WHAT THIS TASK INVOLVES>
Please give back all the records exactly, but keep the pictures out.

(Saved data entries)
○ ○ ○ ○ ○
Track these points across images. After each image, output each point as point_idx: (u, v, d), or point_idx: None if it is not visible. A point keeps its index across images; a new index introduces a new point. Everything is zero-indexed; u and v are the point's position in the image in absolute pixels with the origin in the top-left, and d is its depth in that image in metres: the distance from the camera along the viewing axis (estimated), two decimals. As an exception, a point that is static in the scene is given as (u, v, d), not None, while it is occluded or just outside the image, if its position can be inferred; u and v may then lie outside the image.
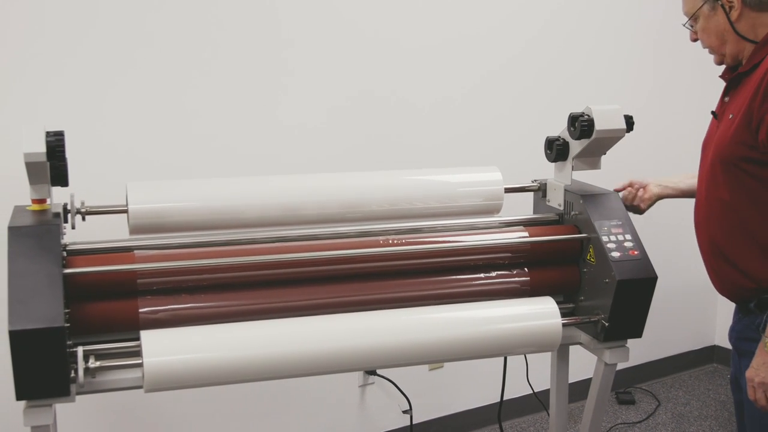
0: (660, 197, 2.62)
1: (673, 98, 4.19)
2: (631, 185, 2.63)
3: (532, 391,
○ ○ ○ ○ ○
RESULT OF THIS EXERCISE>
Track these points across images. After each image, output each point as point_idx: (u, v, d), or point_idx: None if it is not visible. A point keeps its index across images; a new index introduces a new point. Everything is zero-indexed; u and v are the point's position in the image in absolute pixels with the origin in the top-left, and d is its depth in that image in metres: the distance from the camera along the viewing axis (estimated), two decimals. As an exception, a point that is static in the scene is given as (u, v, d), not None, while it is occluded or just outside the image, if its position can be inferred; u and v may then lie outside the image.
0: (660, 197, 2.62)
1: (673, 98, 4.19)
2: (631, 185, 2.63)
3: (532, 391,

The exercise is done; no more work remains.